## What to do:
Copy out the records word for word, starting at their first line and ending with the line that contains "picture [294, 355, 1406, 1075]". Include both of those lines.

A few records

• • • •

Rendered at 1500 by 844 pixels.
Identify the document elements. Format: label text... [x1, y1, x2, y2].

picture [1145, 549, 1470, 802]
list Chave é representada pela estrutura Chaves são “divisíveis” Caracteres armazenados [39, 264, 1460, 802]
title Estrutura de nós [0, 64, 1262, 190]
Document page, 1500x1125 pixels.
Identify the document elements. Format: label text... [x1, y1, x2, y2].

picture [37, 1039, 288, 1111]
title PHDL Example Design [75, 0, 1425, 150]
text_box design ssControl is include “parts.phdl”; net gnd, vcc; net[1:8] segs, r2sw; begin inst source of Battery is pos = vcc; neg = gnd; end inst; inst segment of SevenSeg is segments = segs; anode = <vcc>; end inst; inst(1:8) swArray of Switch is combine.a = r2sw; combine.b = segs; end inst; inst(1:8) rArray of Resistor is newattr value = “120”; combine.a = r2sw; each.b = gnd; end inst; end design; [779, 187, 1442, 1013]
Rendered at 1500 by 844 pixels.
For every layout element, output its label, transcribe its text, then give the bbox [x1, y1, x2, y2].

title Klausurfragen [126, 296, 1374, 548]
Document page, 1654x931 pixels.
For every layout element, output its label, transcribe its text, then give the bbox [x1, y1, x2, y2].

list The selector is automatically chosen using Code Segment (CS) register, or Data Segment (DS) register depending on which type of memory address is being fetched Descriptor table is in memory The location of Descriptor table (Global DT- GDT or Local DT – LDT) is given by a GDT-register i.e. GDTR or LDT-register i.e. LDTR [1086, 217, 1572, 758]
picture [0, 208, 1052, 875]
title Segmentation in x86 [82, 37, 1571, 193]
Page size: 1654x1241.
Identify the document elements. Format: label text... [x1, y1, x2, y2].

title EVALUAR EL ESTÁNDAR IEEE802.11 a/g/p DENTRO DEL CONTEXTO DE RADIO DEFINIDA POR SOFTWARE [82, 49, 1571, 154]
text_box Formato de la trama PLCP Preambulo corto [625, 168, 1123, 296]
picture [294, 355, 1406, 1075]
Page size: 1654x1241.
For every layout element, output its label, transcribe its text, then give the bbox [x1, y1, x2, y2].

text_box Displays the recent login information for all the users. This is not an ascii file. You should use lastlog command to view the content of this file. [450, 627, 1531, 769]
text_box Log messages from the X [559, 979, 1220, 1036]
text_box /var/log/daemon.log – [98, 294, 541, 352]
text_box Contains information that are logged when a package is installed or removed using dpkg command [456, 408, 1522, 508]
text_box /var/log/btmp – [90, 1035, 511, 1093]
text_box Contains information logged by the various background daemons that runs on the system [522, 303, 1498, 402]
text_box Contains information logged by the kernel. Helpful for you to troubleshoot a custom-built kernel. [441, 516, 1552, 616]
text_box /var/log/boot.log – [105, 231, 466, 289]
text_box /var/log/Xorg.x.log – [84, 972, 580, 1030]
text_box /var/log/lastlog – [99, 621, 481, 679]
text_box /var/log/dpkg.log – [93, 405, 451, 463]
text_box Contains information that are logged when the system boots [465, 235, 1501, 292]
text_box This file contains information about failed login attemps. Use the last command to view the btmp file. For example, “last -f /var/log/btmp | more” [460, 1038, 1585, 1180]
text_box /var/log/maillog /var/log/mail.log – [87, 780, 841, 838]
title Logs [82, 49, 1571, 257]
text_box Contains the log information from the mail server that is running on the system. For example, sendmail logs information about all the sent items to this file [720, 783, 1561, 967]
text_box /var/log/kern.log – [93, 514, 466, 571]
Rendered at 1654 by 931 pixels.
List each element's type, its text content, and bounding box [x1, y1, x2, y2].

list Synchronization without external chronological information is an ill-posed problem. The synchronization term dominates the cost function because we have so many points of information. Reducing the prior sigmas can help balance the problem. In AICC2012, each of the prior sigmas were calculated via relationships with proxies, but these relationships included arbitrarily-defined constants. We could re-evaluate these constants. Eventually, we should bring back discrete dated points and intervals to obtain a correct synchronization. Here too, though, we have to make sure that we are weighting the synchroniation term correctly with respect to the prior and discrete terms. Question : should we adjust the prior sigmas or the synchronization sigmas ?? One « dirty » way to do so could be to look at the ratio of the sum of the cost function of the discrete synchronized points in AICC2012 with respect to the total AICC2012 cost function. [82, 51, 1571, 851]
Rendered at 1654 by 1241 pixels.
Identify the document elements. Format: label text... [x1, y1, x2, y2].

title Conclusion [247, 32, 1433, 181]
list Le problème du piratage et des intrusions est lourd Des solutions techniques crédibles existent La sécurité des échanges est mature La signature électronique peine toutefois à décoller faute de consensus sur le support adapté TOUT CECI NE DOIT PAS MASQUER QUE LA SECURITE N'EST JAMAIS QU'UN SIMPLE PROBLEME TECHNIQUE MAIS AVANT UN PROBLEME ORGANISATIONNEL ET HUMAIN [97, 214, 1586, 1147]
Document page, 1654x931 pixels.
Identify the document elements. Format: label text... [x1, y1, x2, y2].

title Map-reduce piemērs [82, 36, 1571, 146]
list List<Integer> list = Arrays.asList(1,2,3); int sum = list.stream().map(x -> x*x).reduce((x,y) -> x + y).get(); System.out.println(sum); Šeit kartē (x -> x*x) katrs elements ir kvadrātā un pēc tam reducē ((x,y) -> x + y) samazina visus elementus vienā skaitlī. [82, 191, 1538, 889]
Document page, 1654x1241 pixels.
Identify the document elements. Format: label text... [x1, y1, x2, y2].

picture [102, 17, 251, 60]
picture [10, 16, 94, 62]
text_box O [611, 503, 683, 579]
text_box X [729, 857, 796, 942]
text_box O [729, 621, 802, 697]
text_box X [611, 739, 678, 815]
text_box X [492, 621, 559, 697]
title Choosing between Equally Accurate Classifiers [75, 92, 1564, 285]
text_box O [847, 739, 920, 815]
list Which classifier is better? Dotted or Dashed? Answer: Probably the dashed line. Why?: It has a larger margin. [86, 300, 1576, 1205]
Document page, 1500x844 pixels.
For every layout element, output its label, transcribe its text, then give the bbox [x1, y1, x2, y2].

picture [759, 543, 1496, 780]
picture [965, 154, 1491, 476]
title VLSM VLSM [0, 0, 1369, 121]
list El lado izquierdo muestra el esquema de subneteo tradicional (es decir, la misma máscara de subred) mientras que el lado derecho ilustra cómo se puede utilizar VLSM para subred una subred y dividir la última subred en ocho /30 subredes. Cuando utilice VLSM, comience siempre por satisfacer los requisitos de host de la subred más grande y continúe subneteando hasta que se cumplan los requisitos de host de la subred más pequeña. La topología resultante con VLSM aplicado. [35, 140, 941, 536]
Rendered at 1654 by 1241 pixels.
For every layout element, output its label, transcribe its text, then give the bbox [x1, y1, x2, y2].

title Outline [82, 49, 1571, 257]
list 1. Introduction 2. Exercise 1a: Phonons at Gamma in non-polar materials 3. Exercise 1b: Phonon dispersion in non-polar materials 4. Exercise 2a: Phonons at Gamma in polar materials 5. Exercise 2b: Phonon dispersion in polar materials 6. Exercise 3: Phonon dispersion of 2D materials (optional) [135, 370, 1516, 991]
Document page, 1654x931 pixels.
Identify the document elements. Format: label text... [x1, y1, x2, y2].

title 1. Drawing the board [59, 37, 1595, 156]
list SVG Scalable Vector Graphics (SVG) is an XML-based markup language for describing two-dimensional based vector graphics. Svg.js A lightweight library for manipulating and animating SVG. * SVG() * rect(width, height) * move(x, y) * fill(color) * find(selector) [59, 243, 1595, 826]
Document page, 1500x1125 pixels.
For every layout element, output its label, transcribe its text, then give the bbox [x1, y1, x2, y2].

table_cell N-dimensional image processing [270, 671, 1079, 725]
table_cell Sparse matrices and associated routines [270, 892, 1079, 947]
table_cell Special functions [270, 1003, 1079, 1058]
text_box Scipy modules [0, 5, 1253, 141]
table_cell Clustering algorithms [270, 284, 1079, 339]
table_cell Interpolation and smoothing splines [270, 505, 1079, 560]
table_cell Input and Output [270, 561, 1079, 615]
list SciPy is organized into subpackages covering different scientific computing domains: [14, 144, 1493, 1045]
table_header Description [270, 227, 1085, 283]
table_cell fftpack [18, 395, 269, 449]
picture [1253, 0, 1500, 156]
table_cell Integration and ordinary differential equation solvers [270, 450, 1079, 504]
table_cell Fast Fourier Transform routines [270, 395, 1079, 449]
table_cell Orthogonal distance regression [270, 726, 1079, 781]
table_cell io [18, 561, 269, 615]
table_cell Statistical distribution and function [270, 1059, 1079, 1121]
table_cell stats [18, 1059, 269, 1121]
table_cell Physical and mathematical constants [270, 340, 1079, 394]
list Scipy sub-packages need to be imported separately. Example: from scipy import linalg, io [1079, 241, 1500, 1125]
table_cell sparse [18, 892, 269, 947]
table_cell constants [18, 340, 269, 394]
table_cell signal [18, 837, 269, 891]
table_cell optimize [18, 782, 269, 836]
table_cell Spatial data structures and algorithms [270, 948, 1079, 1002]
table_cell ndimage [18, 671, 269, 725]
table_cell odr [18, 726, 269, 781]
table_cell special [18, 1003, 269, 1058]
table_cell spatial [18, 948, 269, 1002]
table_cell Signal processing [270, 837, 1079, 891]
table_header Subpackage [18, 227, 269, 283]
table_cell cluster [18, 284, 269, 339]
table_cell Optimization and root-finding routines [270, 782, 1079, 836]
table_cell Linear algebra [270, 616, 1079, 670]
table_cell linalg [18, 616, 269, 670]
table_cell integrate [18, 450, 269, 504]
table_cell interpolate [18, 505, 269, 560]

• • • •

## Worked answer:
Rendered at 1500 by 844 pixels.
Identify the document elements. Format: label text... [x1, y1, x2, y2].

picture [1145, 549, 1470, 802]
list Chave é representada pela estrutura Chaves são “divisíveis” Caracteres armazenados [39, 264, 1460, 802]
title Estrutura de nós [0, 64, 1262, 190]
Document page, 1500x1125 pixels.
Identify the document elements. Format: label text... [x1, y1, x2, y2].

picture [37, 1039, 288, 1111]
title PHDL Example Design [75, 0, 1425, 150]
text_box design ssControl is include “parts.phdl”; net gnd, vcc; net[1:8] segs, r2sw; begin inst source of Battery is pos = vcc; neg = gnd; end inst; inst segment of SevenSeg is segments = segs; anode = <vcc>; end inst; inst(1:8) swArray of Switch is combine.a = r2sw; combine.b = segs; end inst; inst(1:8) rArray of Resistor is newattr value = “120”; combine.a = r2sw; each.b = gnd; end inst; end design; [779, 187, 1442, 1013]
Rendered at 1500 by 844 pixels.
For every layout element, output its label, transcribe its text, then give the bbox [x1, y1, x2, y2].

title Klausurfragen [126, 296, 1374, 548]
Document page, 1654x931 pixels.
For every layout element, output its label, transcribe its text, then give the bbox [x1, y1, x2, y2].

list The selector is automatically chosen using Code Segment (CS) register, or Data Segment (DS) register depending on which type of memory address is being fetched Descriptor table is in memory The location of Descriptor table (Global DT- GDT or Local DT – LDT) is given by a GDT-register i.e. GDTR or LDT-register i.e. LDTR [1086, 217, 1572, 758]
picture [0, 208, 1052, 875]
title Segmentation in x86 [82, 37, 1571, 193]
Page size: 1654x1241.
Identify the document elements. Format: label text... [x1, y1, x2, y2].

title EVALUAR EL ESTÁNDAR IEEE802.11 a/g/p DENTRO DEL CONTEXTO DE RADIO DEFINIDA POR SOFTWARE [82, 49, 1571, 154]
text_box Formato de la trama PLCP Preambulo corto [625, 168, 1123, 296]
picture [294, 355, 1406, 1075]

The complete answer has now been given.